René Girard l’avait théorisé : quand une société chauffe, elle cherche un bouc émissaire. La haine est un anesthésiant puissant : elle soulage provisoirement, elle « explique » tout, elle donne l’illusion d’agir. Elle est, au sens propre, un opium politique.

Pourquoi maintenant ? Parce que le continent tangue. La France se fait couper sa note souveraine, symptôme d’un modèle à court de souffle, pendant que la croissance patine et que les nerfs lâchent. Dans cette fatigue, le réflexe pavlovien revient : saturer l’antenne d’Israël et des Juifs, plutôt que d’affronter la facture économique et sociale.

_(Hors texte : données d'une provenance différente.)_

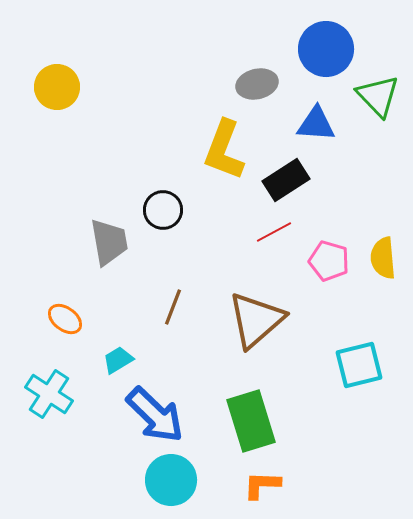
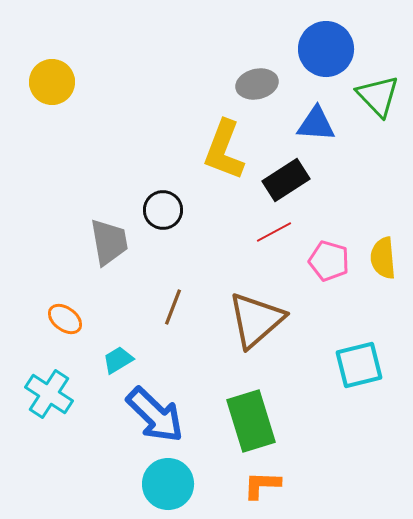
yellow circle: moved 5 px left, 5 px up
cyan circle: moved 3 px left, 4 px down
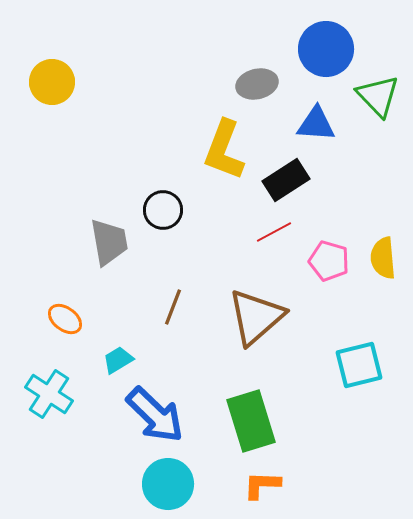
brown triangle: moved 3 px up
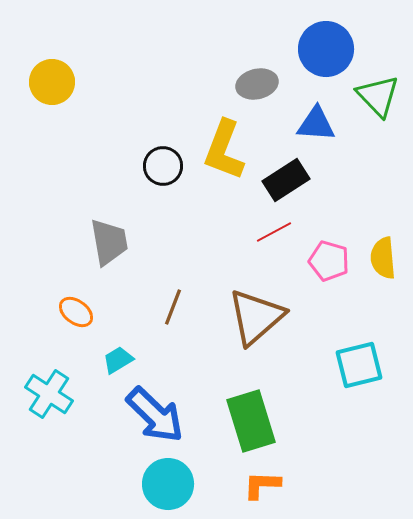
black circle: moved 44 px up
orange ellipse: moved 11 px right, 7 px up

Ailleurs, même lassitude, même écran de fumée. En Espagne, la scène politique s’embourbe jusqu’au vaudeville judiciaire autour de l’entourage du Premier ministre — et l’on meuble l’entre-deux par une surenchère symbolique « pro-Palestine », plus sonore que structurante. C’est efficace : ça occupe l’espace, ça flatte les tribunes, et ça évite le difficile : réformer.

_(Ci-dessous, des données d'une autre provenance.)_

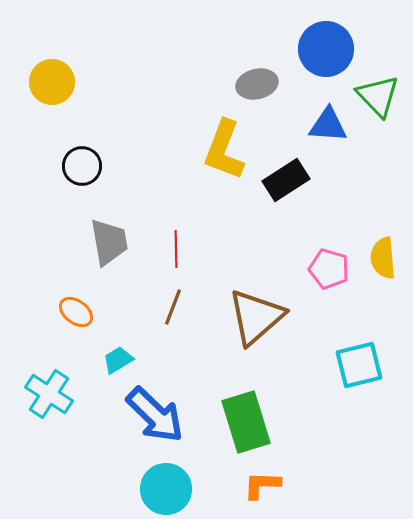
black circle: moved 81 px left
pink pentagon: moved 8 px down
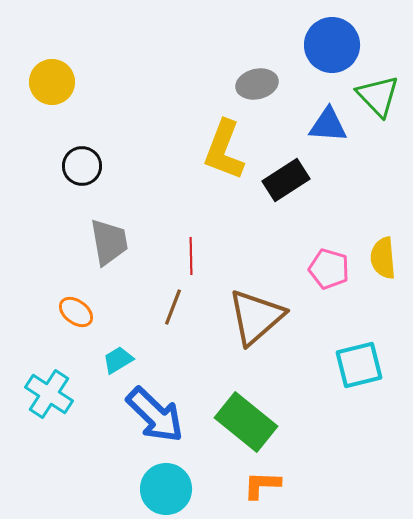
blue circle: moved 6 px right, 4 px up
red line: moved 15 px right, 7 px down
green rectangle: rotated 34 degrees counterclockwise
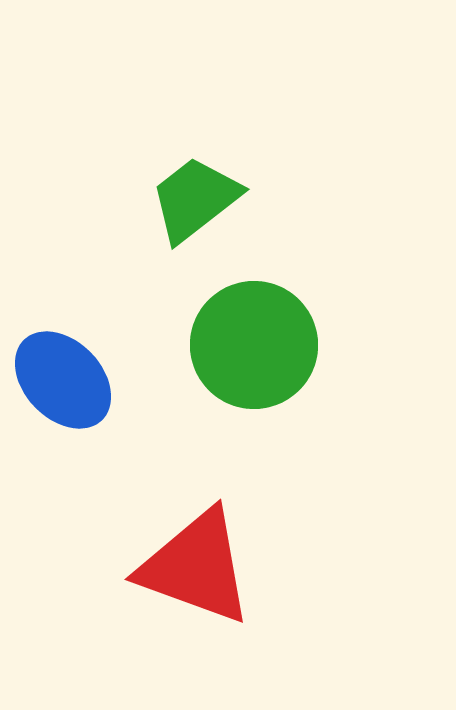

Le tout sur fond de gestes diplomatiques qui posent plus qu’ils ne règlent : l’Espagne, l’Irlande et la Norvège reconnaissent un « État palestinien » sans État — ni frontières effectives, ni unité politique, ni désarmement des factions. La politique comme selfie : on se prend en photo du bon côté de l’Histoire, on laisse les complexités aux autres.

Résultat prévisible : les actes antisémites flambent. À force de faire d’Israël un punching-ball rituel, on libère dans la rue une parole et des gestes qui n’attendaient qu’un prétexte. Et, pendant qu’on s’invente des frissons moraux, on s’habitue à l’indignité : des stands israéliens qu’on cache, des artistes qu’on déprogramme, des étudiants juifs qui rasent les murs, des mezouzot qu’on dévisse par prudence. À l’écran, c’est du « courage » ; dans la vie, c’est du renoncement.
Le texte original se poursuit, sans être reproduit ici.